**WHAT YOU ARE ASKED TO DO**: Write the entries below out again exactly, but skip the pictures.

++++ RECORDS FOR THIS TASK ++++

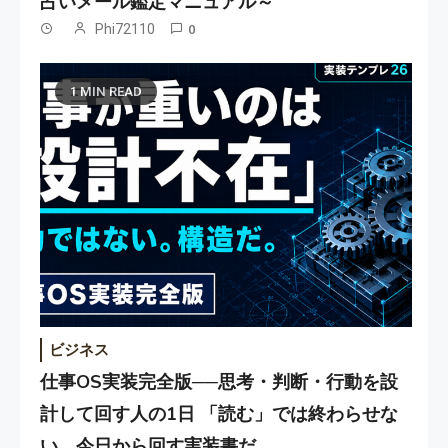
占いメール鑑定マニュアル～
Phi72110
0
1 MIN READ
ビジネス
仕事OS実装完全版──思考・判断・行動を設
計して回す人の1日 「読む」では終わらせな
い。今日から回す実装書だ。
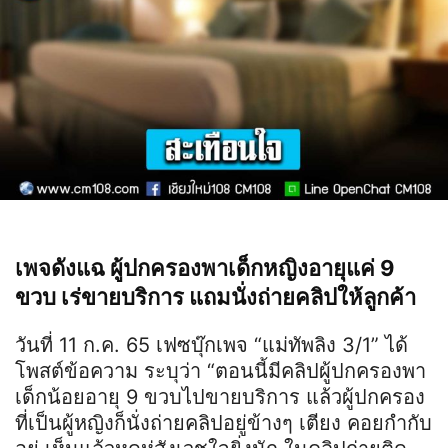
เพจดังแฉ ผู้ปกครองพาเด็กหญิงอายุแค่ 9
ขวบ เร่ขายบริการ แถมนั่งถ่ายคลิปให้ลูกค้า
วันที่ 11 ก.ค. 65 เฟซบุ๊กเพจ “แม่ทัพลิง 3/1” ได้
โพสต์ข้อความ ระบุว่า “ตอนนี้มีคลิปผู้ปกครองพา
เด็กน้อยอายุ 9 ขวบไปขายบริการ แล้วผู้ปกครอง
ที่เป็นผู้หญิงก็นั่งถ่ายคลิปอยู่ข้างๆ เตียง คอยกำกับ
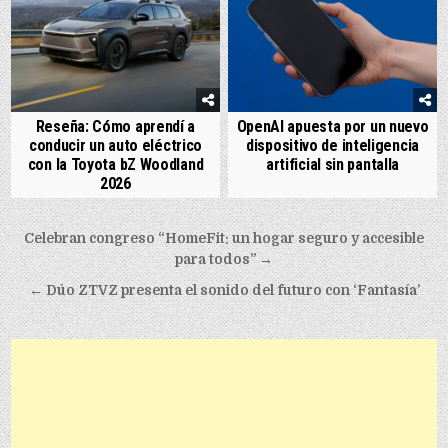
Reseña: Cómo aprendí a
OpenAI apuesta por un nuevo
conducir un auto eléctrico
dispositivo de inteligencia
con la Toyota bZ Woodland
artificial sin pantalla
2026
Post navigation
Celebran congreso “HomeFit: un hogar seguro y accesible
para todos” →
← Dúo ZTVZ presenta el sonido del futuro con ‘Fantasía’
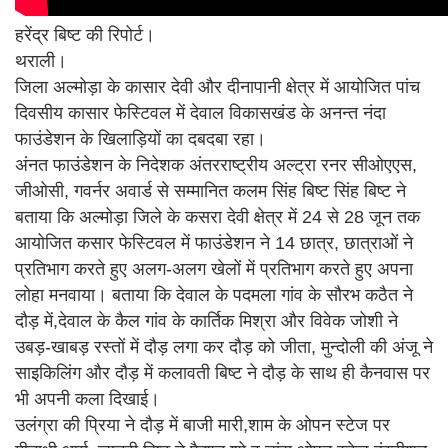
हरेंद्र बिष्ट की रिपोर्ट।
थराली।
जिला अल्मोड़ा के कासार देवी और दीनापानी क्षेत्र में आयोजित पांच
दिवसीय कासार फेस्टिवल में देवाल विकासखंड के अनन्त नंदा
फाउंडेशन के खिलाड़ियों का दबदबा रहा।
अंनत फाउंडेशन के निदेशक अंतरराष्ट्रीय अल्ट्रा रनर सीओएएस,
जीओसी, गवर्नर अवार्ड से सम्मानित कलम सिंह बिष्ट सिंह बिष्ट ने
बताया कि अल्मोड़ा जिले के कसरा देवी क्षेत्र में 24 से 28 जून तक
आयोजित कसार फेस्टिवल में फाउंडेशन ने 14 छात्र, छात्राओं ने
प्रतिभाग करते हुए अलग-अलग खेलों में प्रतिभाग करते हुए अपना
लोहा मनवाया। बताया कि देवाल के पदमला गांव के सौरभ कठैत ने
दौड़ में,देवाल के कैल गांव के कार्तिक मिश्रा और विवेक जोशी ने
उबड़-खाबड़ रस्तों में दौड़ लगा कर दौड़ को जीता, मुन्दोली की अंजू ने
साइकिलिंग और दौड़ में कलावती बिष्ट ने दौड़ के साथ ही कैनवास पर
भी अपनी कला दिखाई।
उलंग्रा की प्रिया ने दौड़ में बाजी मारी,शाम के ओपन स्टेज पर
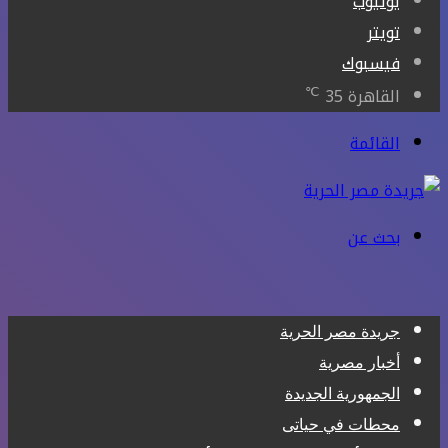
يوتيوب
تويتر
فيسبوك
℃
القاهرة
35
القائمة
بحث عن
جريدة مصر الحرية
أخبار مصرية
الجمهورية الجديدة
محطات في حياتى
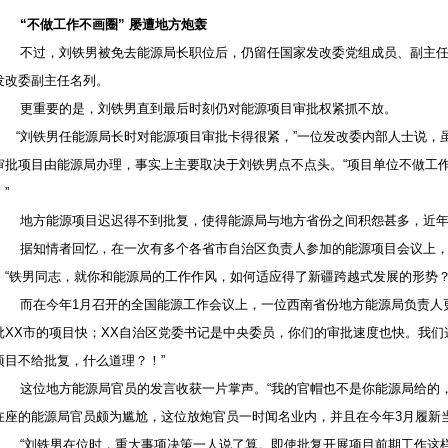
“不做工作不画圈” 屡遭地方炮轰
不过，刘铁男被免去能源局长职位后，仍留任国家发改委党组成员、副主任
发改委副主任名列。
更重要的是，刘铁男直到最后时刻仍对能源项目审批权紧抓不放。
“刘铁男任能源局长时对能源项目审批卡得很紧，”一位发改委内部人士说，
审批项目由能源局办理，事实上主要取决于刘铁男点不点头。“项目单位不做工
”
地方能源项目迟迟得不到批复，使得能源局与地方省份之间积怨甚多，近年
据知情者回忆，在一次有多个各省市自治区负责人参加的能源项目会议上，
，“铁男同志，就你和能源局的工作作风，如何适应得了新疆跨越式发展的形势？
而在今年1月召开的全国能源工作会议上，一位西南省份地方能源局负责人更
批XX市的项目快；XX自治区党委书记是中央委员，你们的审批速度也快。我
项目不给批复，什么道理？！”
这位地方能源局官员的发言收获一片掌声。“我的官帽也不是你能源局给的，
在座的能源局官员颇为尴尬，这位放炮官员一时闻名业内，并且在今年3月履新
“刘铁男在位时，重大事项决策一人说了算。即使批复开展项目前期工作这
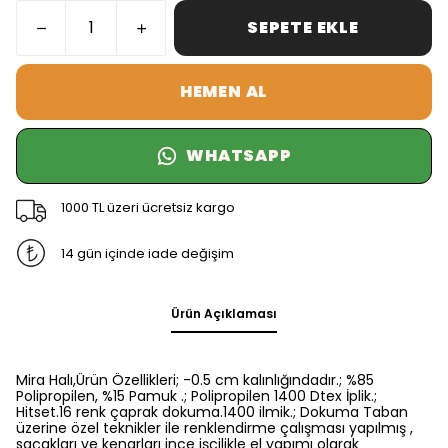
SEPETE EKLE
HEMEN AL
WHATSAPP
1000 TL üzeri ücretsiz kargo
14 gün içinde iade değişim
Ürün Açıklaması
Mira Halı,Ürün Özellikleri; -0.5 cm kalınlığındadır.; %85
Polipropilen, %15 Pamuk .; Polipropilen 1400 Dtex İplik.;
Hitset.16 renk çaprak dokuma.1400 ilmik.; Dokuma Taban
üzerine özel teknikler ile renklendirme çalışması yapılmış ,
saçakları ve kenarları ince işçilikle el yapımı olarak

++++

**EXERCISE ANSWER**:
占いメール鑑定マニュアル～
Phi72110
0
1 MIN READ
ビジネス
仕事OS実装完全版──思考・判断・行動を設
計して回す人の1日 「読む」では終わらせな
い。今日から回す実装書だ。
เพจดังแฉ ผู้ปกครองพาเด็กหญิงอายุแค่ 9
ขวบ เร่ขายบริการ แถมนั่งถ่ายคลิปให้ลูกค้า
วันที่ 11 ก.ค. 65 เฟซบุ๊กเพจ “แม่ทัพลิง 3/1” ได้
โพสต์ข้อความ ระบุว่า “ตอนนี้มีคลิปผู้ปกครองพา
เด็กน้อยอายุ 9 ขวบไปขายบริการ แล้วผู้ปกครอง
ที่เป็นผู้หญิงก็นั่งถ่ายคลิปอยู่ข้างๆ เตียง คอยกำกับ
Reseña: Cómo aprendí a
OpenAI apuesta por un nuevo
conducir un auto eléctrico
dispositivo de inteligencia
con la Toyota bZ Woodland
artificial sin pantalla
2026
Post navigation
Celebran congreso “HomeFit: un hogar seguro y accesible
para todos” →
← Dúo ZTVZ presenta el sonido del futuro con ‘Fantasía’
हरेंद्र बिष्ट की रिपोर्ट।
थराली।
जिला अल्मोड़ा के कासार देवी और दीनापानी क्षेत्र में आयोजित पांच
दिवसीय कासार फेस्टिवल में देवाल विकासखंड के अनन्त नंदा
फाउंडेशन के खिलाड़ियों का दबदबा रहा।
अंनत फाउंडेशन के निदेशक अंतरराष्ट्रीय अल्ट्रा रनर सीओएएस,
जीओसी, गवर्नर अवार्ड से सम्मानित कलम सिंह बिष्ट सिंह बिष्ट ने
बताया कि अल्मोड़ा जिले के कसरा देवी क्षेत्र में 24 से 28 जून तक
आयोजित कसार फेस्टिवल में फाउंडेशन ने 14 छात्र, छात्राओं ने
प्रतिभाग करते हुए अलग-अलग खेलों में प्रतिभाग करते हुए अपना
लोहा मनवाया। बताया कि देवाल के पदमला गांव के सौरभ कठैत ने
दौड़ में,देवाल के कैल गांव के कार्तिक मिश्रा और विवेक जोशी ने
उबड़-खाबड़ रस्तों में दौड़ लगा कर दौड़ को जीता, मुन्दोली की अंजू ने
साइकिलिंग और दौड़ में कलावती बिष्ट ने दौड़ के साथ ही कैनवास पर
भी अपनी कला दिखाई।
उलंग्रा की प्रिया ने दौड़ में बाजी मारी,शाम के ओपन स्टेज पर
يوتيوب
تويتر
فيسبوك
℃
القاهرة
35
القائمة
بحث عن
جريدة مصر الحرية
أخبار مصرية
الجمهورية الجديدة
محطات في حياتى
“不做工作不画圈” 屡遭地方炮轰
不过，刘铁男被免去能源局长职位后，仍留任国家发改委党组成员、副主任
发改委副主任名列。
更重要的是，刘铁男直到最后时刻仍对能源项目审批权紧抓不放。
“刘铁男任能源局长时对能源项目审批卡得很紧，”一位发改委内部人士说，
审批项目由能源局办理，事实上主要取决于刘铁男点不点头。“项目单位不做工
”
地方能源项目迟迟得不到批复，使得能源局与地方省份之间积怨甚多，近年
据知情者回忆，在一次有多个各省市自治区负责人参加的能源项目会议上，
，“铁男同志，就你和能源局的工作作风，如何适应得了新疆跨越式发展的形势？
而在今年1月召开的全国能源工作会议上，一位西南省份地方能源局负责人更
批XX市的项目快；XX自治区党委书记是中央委员，你们的审批速度也快。我
项目不给批复，什么道理？！”
这位地方能源局官员的发言收获一片掌声。“我的官帽也不是你能源局给的，
在座的能源局官员颇为尴尬，这位放炮官员一时闻名业内，并且在今年3月履新
“刘铁男在位时，重大事项决策一人说了算。即使批复开展项目前期工作这
SEPETE EKLE
HEMEN AL
WHATSAPP
1000 TL üzeri ücretsiz kargo
14 gün içinde iade değişim
Ürün Açıklaması
Mira Halı,Ürün Özellikleri; -0.5 cm kalınlığındadır.; %85
Polipropilen, %15 Pamuk .; Polipropilen 1400 Dtex İplik.;
Hitset.16 renk çaprak dokuma.1400 ilmik.; Dokuma Taban
üzerine özel teknikler ile renklendirme çalışması yapılmış ,
saçakları ve kenarları ince işçilikle el yapımı olarak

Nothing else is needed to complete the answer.